Classroom Extensions

Tagged: Interview

Become a Historian

This exercise can help students discover how history is written. A good place to start would be to research the history of the Hill District through Teenie Harris’s photographs.

Pick photos from different eras and explore how people, places, and events have changed over time—and why. You can view Harris’s photos by theme or thread to find a sequence of images with similar content that range from the 1930s to the 1970s. How is change evident in the photographs?

You can also research some of the important figures from the civil rights era.

Lead a discussion comparing Teenie Harris and the Picturing the City photographs in terms of race and gender relations.

What do you notice? How have things changed over time?

Research additional legislation since these people, places, and events were photographed (examples such as civil rights, equality, etc.).

Oral History

Many of the photographs in the Teenie Harris exhibition are linked to audio recordings of people who knew Teenie and his work . This project could present new perspectives on history and how individuals and their everyday lives play an important role in understanding and exchanging ideas about history.

Have students find an older family member or person in the community. Ask them to interview that person about a selection of Teenie Harris images from a time when they were alive.  Get their opinions and perspective of that time through the photographs. Ideally students should find people to talk to from a range of times (1930–70s) represented in Teenie Harris’s photographs.

Students could photograph the person and plot the new photographs and interviews along a historical timeline.

Make comparisons with Picturing the City photographs. Students can share their perspective on what’s happening today. Ask students to imagine being interviewed in the same way when they are older—what would they want to tell someone about what was happening “in their day”?

Share your findings with the class.

Document and share students’ current insights and opinions about the Picturing the City photographs. These ideas could be recorded using journals, writing prompts, audio recordings, or visual arts projects.

Document Your School Neighborhood

This could be implemented as a school-wide project, including teachers from a variety of disciplines, and include historical research, interviews, writing, art-making, and more. It could also occur each year to create a record of your school and neighborhood’s history—and what students want to see for its future.

Define the characteristics of your school community based on people, places, and events.  Create a list of the class’s ideas.

Research the history of your school. This might include interviews with teachers, family, and community members as well as finding sources on the internet and in the library.

Discuss how you are learning about history, as well as contributing to and preserving the school and neighborhood’s history.

Share your findings with a larger community. Remember visual arts are a way to understand and exchange ideas, so how can findings be shared visually?
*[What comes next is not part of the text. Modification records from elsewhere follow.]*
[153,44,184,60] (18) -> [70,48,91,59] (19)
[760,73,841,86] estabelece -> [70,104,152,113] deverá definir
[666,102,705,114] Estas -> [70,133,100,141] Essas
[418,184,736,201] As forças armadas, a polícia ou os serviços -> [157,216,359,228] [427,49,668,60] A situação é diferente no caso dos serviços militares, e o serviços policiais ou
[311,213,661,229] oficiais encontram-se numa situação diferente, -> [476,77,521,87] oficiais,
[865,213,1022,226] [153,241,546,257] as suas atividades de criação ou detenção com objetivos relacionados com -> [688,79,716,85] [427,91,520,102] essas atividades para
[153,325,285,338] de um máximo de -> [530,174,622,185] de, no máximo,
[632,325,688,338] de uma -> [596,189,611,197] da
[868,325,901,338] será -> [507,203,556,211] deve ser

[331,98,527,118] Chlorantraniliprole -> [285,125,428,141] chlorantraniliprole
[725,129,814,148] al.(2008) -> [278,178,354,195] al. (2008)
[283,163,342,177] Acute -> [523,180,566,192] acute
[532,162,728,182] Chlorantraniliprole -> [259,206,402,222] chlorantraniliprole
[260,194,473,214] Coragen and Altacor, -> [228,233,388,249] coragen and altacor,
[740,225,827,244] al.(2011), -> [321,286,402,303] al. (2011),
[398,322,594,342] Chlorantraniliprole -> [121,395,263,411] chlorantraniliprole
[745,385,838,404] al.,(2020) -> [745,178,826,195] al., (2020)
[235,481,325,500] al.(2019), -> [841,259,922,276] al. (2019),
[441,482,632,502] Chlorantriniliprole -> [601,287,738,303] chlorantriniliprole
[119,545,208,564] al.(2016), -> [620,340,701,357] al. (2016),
Think about the variety of places to share these ideas, including bulletin boards, the yearbook, school newspaper, website, blog, etc.

Discuss how your students’ research and discoveries might lead to visions about the future of their school and the community surrounding it.

Define Community through People, Places, and Events

Explore ideas of how people, places, and events shape a community. How does it relate to someone’s sense of place? How can communities change over time?

Students should pick a variety of Teenie Harris and Picturing the City photographs that they think convey the idea of community and/or a sense of place.

Brainstorm how each photograph conveys the idea of community. What are the elements that make up a community? In what ways did the artist accomplish this visually? Make a list of the class’s observations and ideas.

Ask students what is their community? How can you be part of more than one community? What are the people, places, and events that come together to create those communities? What about online communities? How do they compare to physical places? Make a list.

How do the physical and virtual communities you belong to relate to your identity? How do you shape those places— and how do they shape you?

Use photography to document a shared community: the school community! Discuss how you might use the techniques explored through Teenie Harris and Picturing the City photographs to take new photographs.

Be observant of places, people, and events around your school.

Compare photographs by Teenie Harris and Picturing the City artists with the photographs that students took of their school community. What can you learn about the people, places, and events in each? In what ways does that affect the sense of place associated with those communities or neighborhoods? How do the artists capture a sense of place in both?